本文セクション:
+ + + + + + +

- 発行日 :
- 自治体名 : 大分県竹田市
- 広報紙名 : 広報たけた 2025年6月 NO.243
戦後80年となった今年の5月5日も、明治地区折立に建つ「殉空之碑」の前で追悼法要が行われました。
父である故工藤文夫(くどうふみお)さんの遺志を継ぐ工藤勝昭(くどうかつあき)さんや、明治地区の地域運営組織「コミュニティひろばi-meiji」が主体となる「殉空の碑追悼法要実行委員会」が主催となり、県内外から約50人が参列しました。
当日は、参列した皆さんで黙とうをささげたのち、追悼法要が行われました。
勝昭さんは、「80年という間、戦争がなかったから、日本が巻き込まれなかったから今の日本であると思います。若い人が亡くなり、残ったものが悲惨な目にあう戦争を絶対にしてはなりません」とあいさつ。また、同会の後藤英一(ごとうえいいち)会長は、「今年は80年の節目を迎え、戦争のない平和な世界を目指す重要な時期だと思っております。このようなことがないように祈ります」とあいさつを述べました。
▽「殉空之碑」建立から48年
現在、「コミュニティひろばi-meiji」が中心となり、地元の歴史を伝える会「星ボタル」の皆さんや地元有志の方のボランティアで清掃活動などが行われ、途絶えることなく法要が続いています。また、戦後80年を経て、さまざまな人の記憶を呼び起こし、平和を振り返る機会となっています。

+ + + + + + +

データ抜粋:
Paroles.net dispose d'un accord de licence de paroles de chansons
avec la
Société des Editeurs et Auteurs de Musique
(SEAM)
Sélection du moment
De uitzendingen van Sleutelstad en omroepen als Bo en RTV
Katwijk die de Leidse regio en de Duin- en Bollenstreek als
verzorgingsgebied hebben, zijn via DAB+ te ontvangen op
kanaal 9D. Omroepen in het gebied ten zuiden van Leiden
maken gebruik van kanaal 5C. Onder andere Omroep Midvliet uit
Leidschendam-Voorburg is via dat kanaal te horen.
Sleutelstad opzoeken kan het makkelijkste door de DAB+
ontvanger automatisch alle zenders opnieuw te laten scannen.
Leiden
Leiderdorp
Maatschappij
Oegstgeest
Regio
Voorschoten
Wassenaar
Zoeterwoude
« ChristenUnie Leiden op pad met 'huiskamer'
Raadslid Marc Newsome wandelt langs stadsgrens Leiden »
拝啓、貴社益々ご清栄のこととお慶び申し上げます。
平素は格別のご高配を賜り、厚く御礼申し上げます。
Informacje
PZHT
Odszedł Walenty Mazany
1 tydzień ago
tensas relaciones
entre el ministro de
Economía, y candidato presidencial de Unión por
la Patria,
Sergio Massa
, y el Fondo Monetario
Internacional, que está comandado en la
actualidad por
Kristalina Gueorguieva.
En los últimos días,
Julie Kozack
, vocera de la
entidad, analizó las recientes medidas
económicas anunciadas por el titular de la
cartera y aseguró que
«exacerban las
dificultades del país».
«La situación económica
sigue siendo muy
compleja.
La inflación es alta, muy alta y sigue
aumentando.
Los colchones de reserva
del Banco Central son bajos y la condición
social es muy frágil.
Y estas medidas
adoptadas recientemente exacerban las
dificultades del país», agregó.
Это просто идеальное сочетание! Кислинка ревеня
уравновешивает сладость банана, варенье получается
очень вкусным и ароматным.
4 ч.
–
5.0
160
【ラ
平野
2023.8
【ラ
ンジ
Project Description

+ + + + + + +

課題内容: 殉空之碑の追悼法要を伝える本文にある「当日は、参列した皆さんで黙とうをささげたのち、追悼法要が行われました。」を英語に訳してください。

出力結果: On the day, those in attendance offered a silent prayer together, after which the memorial service was held.